Likewise I have little patience for people who object to Roman Catholicism on the basis of the Crusades and the Inquisition; these historic events are irrelevant and the Roman church has apologized for them, while at the same time the Roman church operates the most comprehensive, and probably the most significant, network of charities in the entire world including schools, hospitals, orphanages (which are needed in Muslim-majority countries with Shariah law, which is more barbaric than most people realize in that in addition to requiring people be flogged, dismembered or beheaded for various offenses, it strongly prohibits adoption), hospices, food banks, accomodation for the homeless, and other charitable services.

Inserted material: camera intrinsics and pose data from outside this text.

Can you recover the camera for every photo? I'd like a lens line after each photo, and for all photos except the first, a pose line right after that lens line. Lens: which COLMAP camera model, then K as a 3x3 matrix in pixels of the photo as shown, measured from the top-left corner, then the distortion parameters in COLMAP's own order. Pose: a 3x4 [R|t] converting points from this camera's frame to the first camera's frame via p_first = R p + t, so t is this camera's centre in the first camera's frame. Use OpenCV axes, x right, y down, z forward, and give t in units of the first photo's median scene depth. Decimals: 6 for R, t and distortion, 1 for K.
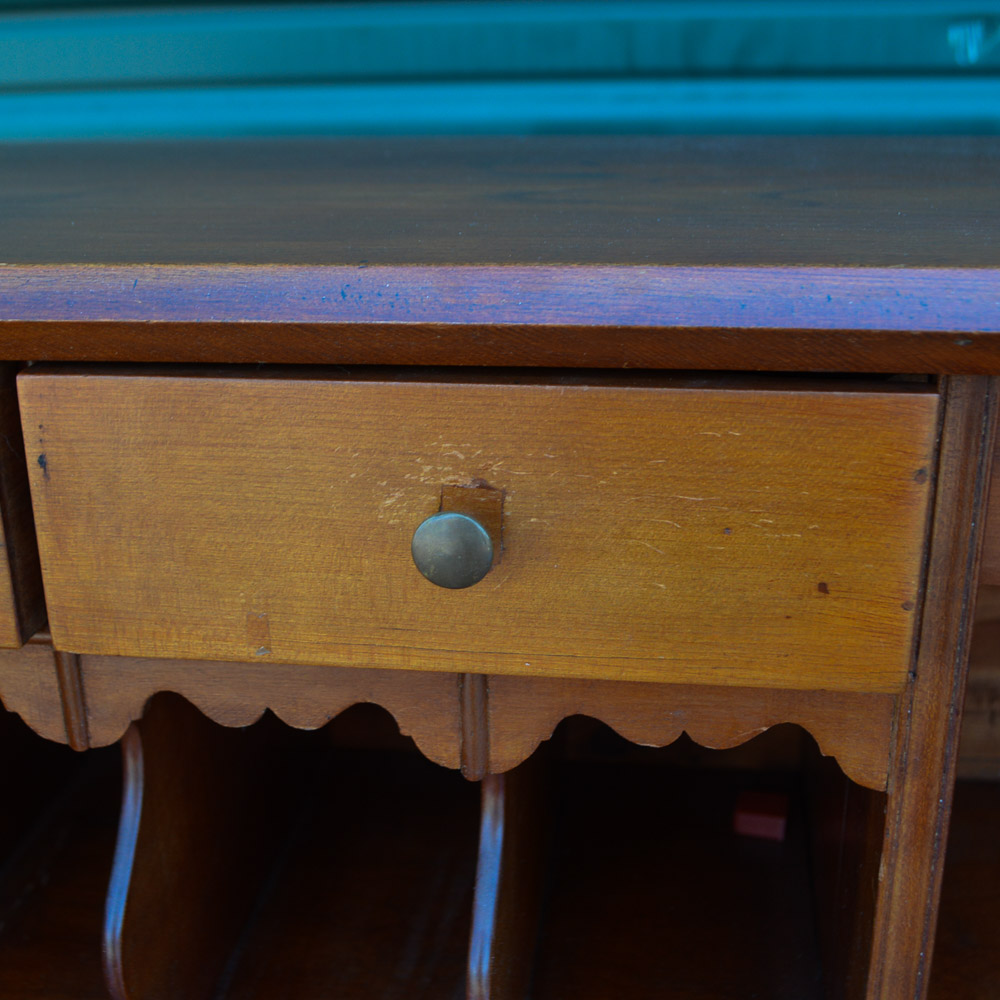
lens RADIAL K [[1462.6, 0, 503.9], [0, 1462.6, 500.1], [0, 0, 1]] dist [-0.063437, 0.000000]
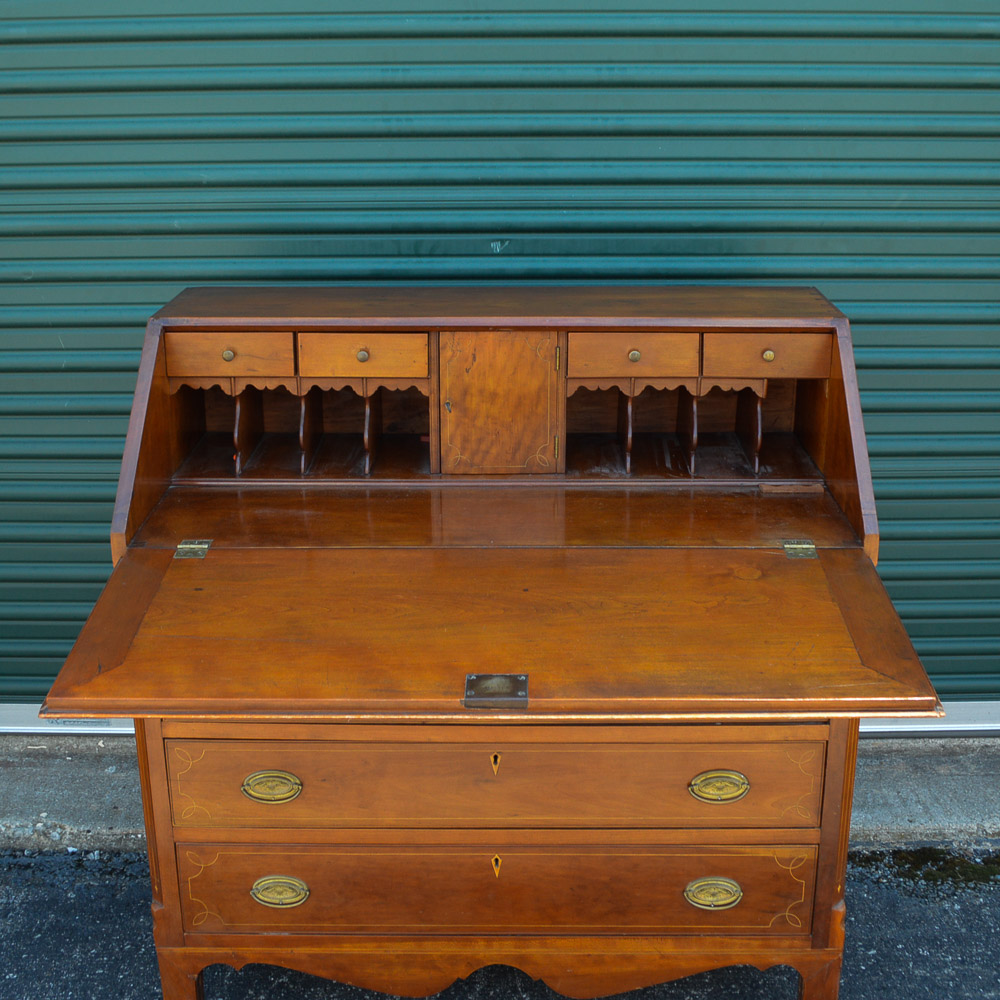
lens RADIAL K [[1382.1, 0, 517.0], [0, 1382.1, 452.0], [0, 0, 1]] dist [-0.076874, 0.000000]
pose [[0.991992, -0.021389, 0.124473, -0.124309], [0.026820, 0.998752, -0.042127, 0.744115], [-0.123417, 0.045128, 0.991328, -5.339379]]
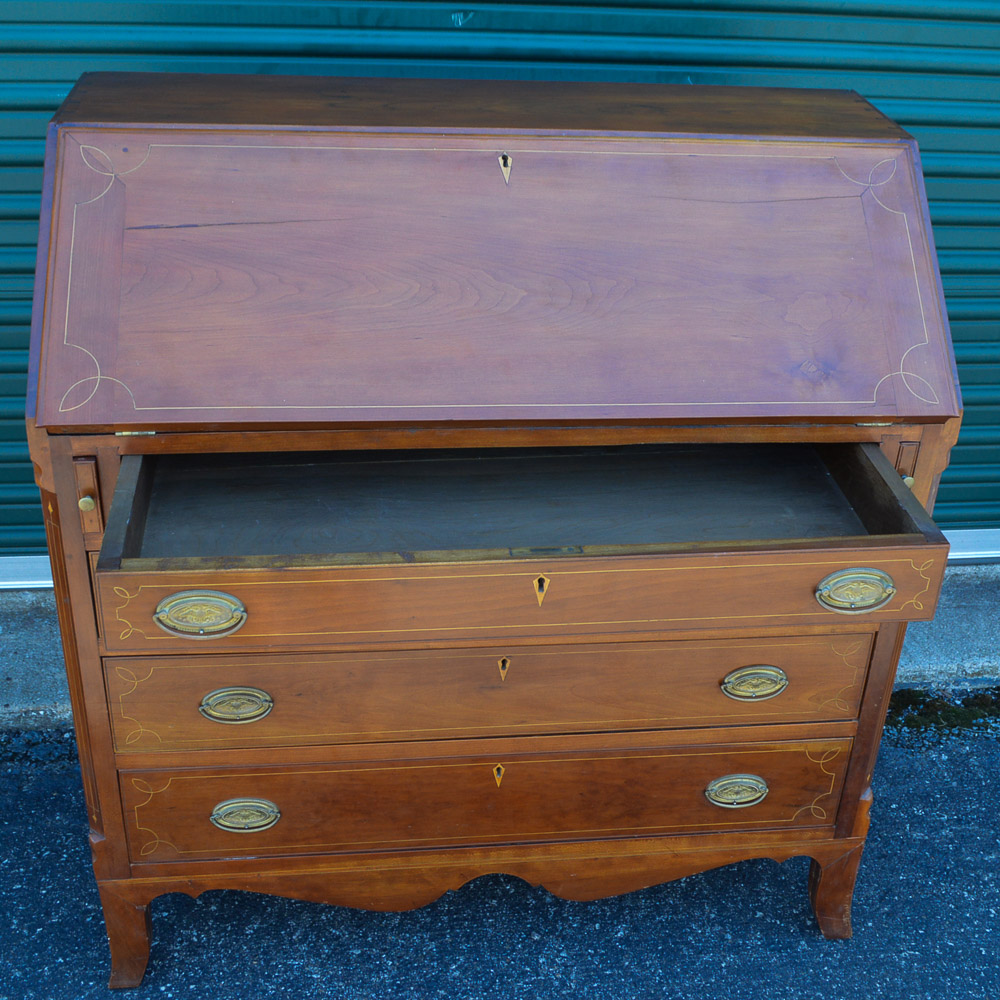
lens RADIAL K [[1382.1, 0, 557.8], [0, 1382.1, 463.4], [0, 0, 1]] dist [-0.076874, 0.000000]
pose [[0.960982, -0.062110, 0.269546, -0.641621], [0.017797, 0.986329, 0.163826, 0.255020], [-0.276036, -0.152637, 0.948950, -4.130901]]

*** I seem to recall recently coming across a vernacular language Ethiopian or Eritrean Orthodox liturgy; they have a reputation for doing everything in the ancient Ge’ez language, the Semitic language spoken by Ethiopian Jews in antiquity, in which several books of the Old Testament survive intact where only Hebrew and Aramaic fragments exist, that is the ancestor of Amharic**** and other vernacular languages spoken in Ethiopia at present.

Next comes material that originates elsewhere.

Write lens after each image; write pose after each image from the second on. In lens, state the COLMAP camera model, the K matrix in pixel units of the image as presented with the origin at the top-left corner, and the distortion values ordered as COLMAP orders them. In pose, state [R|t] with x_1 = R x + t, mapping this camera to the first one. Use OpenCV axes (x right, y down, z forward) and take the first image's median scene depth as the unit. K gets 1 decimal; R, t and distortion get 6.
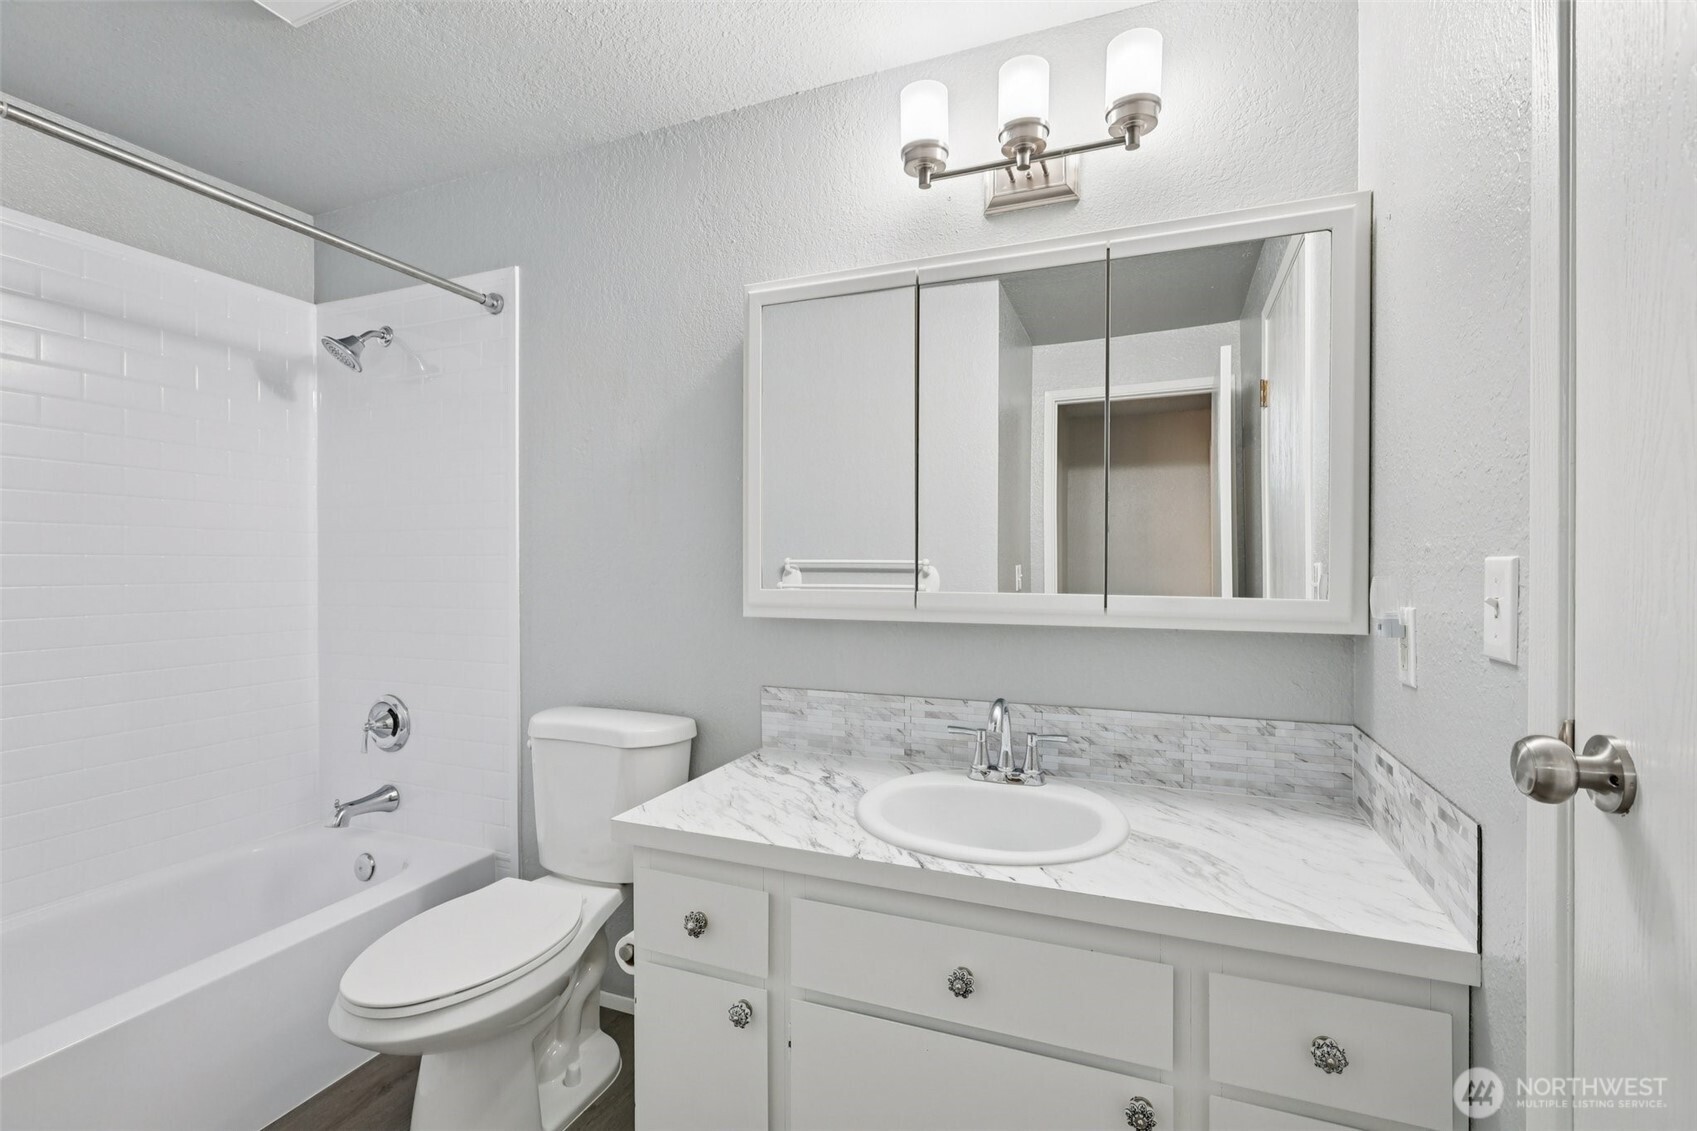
lens RADIAL K [[756.2, 0, 852.7], [0, 756.2, 560.4], [0, 0, 1]] dist [-0.000243, 0.000950]
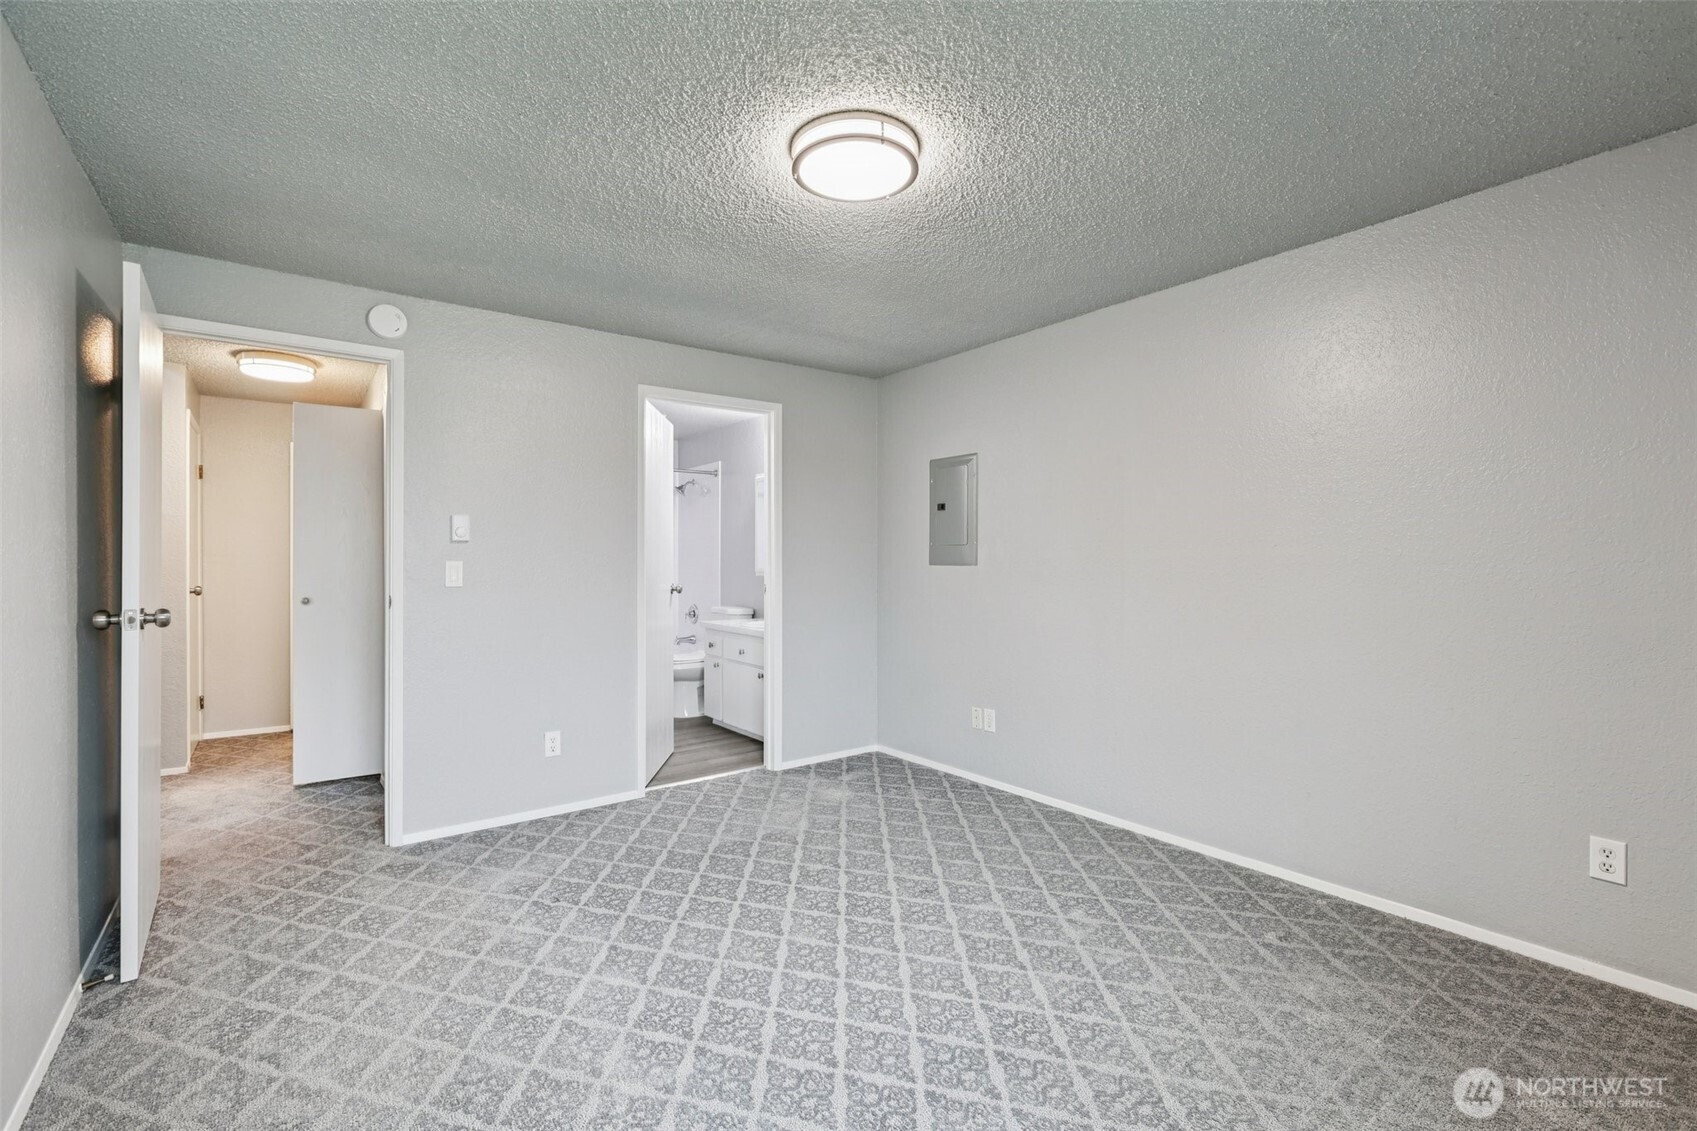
lens RADIAL K [[756.2, 0, 849.4], [0, 756.2, 566.2], [0, 0, 1]] dist [-0.000243, 0.000950]
pose [[0.846156, -0.003317, -0.532925, 1.561864], [0.003017, 0.999994, -0.001434, 0.032745], [0.532927, -0.000394, 0.846161, -1.238322]]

**** Not to be confused with Aramaic, speaking of which, the Assyrian Church of the East recently introduced vernacular liturgies in the English language in Australia; prior to that point, they used the Classical Syriac dialect of Aramaic exclusively for many years, but now commonly, and fortuitously, since the 700,000 members of their church who still speak a vernacular Eastern Neo-Aramaic dialect are the largest surviving community of vernacular Aramaic speakers in existence (if I had to guess, I would think the 60,000 Mandaeans who lived in Iraq prior to 2003 and who have since that time become geographically scattered would be the second largest Aramaic population; it is a pity
@SteveCaruso who used to regularly post about Aramaic issues on CF.com seems to be inactive), and since the Assyrians primarily use just one common dialect, unlike the small number of vernacular Aramaic speakers in the Syriac Orthodox and Antiochian Orthodox churches, who speak a few different dialects, the priests now tend to do the service in this modern Aramaic dialect, rather than Classical Syriac.